Scientist makes strides to treat River blindness

Dr. William C. Campbell discussed the drug Ivermectin, which helps combat the River blindness epidemic. The 2015 winner of a Nobel Prize in the category of Physiology or Medicine spoke at the event presented by the Health Studies Institute in coordination with the global studies and health care policy programs on April 7.

By James Shepherd

Nobel Prize winner William C. Campbell visited Rider University to speak about the therapy he discovered that combats infections caused by roundworms. Specifically, he discussed the drug Ivermectin and how it combats Onchocerciasis, or, as it its more commonly known, River blindness. Campbell won a Nobel Prize in 2015 in the Physiology or Medicine category.

The root cause of River blindness is the bite of the Black Fly. “When it bites the person the infected larvae penetrate the bite wound and get under the skin before growing into adult worms,” Campbell said.” After the larvae mature, they begin to breed on their own. It is their progeny which migrate through the skin, some of which eventually end up in the eye.

A telltale sign of infection is what Campbell refers to as “a tennis ball full of spaghetti.” Small nodules appear on the skin of the infected, within which lie the baby worms which eventually migrate through the skin to various points in the body.

The therapy was eventually discovered through the efforts of research on a single mouse that had been exposed to the worms and larvae. “All of our microbial drugs have been discovered empirically,” Campbell said. “So in this case it was different because we tested substances in this new mouse [test], and the essence of the assay was that we gave a mouse an unknown amount of an unknown substance that might not be there.”

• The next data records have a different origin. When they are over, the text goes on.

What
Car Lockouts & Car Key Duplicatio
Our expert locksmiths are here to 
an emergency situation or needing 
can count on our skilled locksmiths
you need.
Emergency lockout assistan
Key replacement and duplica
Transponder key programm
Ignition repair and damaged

The drug that had originally been found had been titled Avermectin but was later improved by chemists. “But it is in my experience that our chemistry friends seem to believe that no matter how good something is, the chemists will make it better.” Avermectin was improved by chemists by hydrogenating it, therefore improving its potency and resulted in the name change to Ivermectin.

Campbell brought the drug to the attention of the board of the Merck Institute for Therapeutic Research to use the drug on human subjects instead of animals. Early community testing took place in West Africa and all results pointed towards a success of the drug, which in its final form killed the larvae in the skin.

When it came to the debate of how to distribute the drug, the Merck Institute decided to give the drug away for free to those who needed it for as long as they needed it in a program they called the MDP (Mectizan Donation Program.)

The drug is administered yearly in pill form.

Since 2010, Colombia, Ecuador, Mexico and Guatemala River blindness has been eliminated. Campbell believes that by 2025, River Blindness will be eliminated in Brazil and Venezuela.

Campbell was gifted a crystal vase by Rider University as a token of gratitude.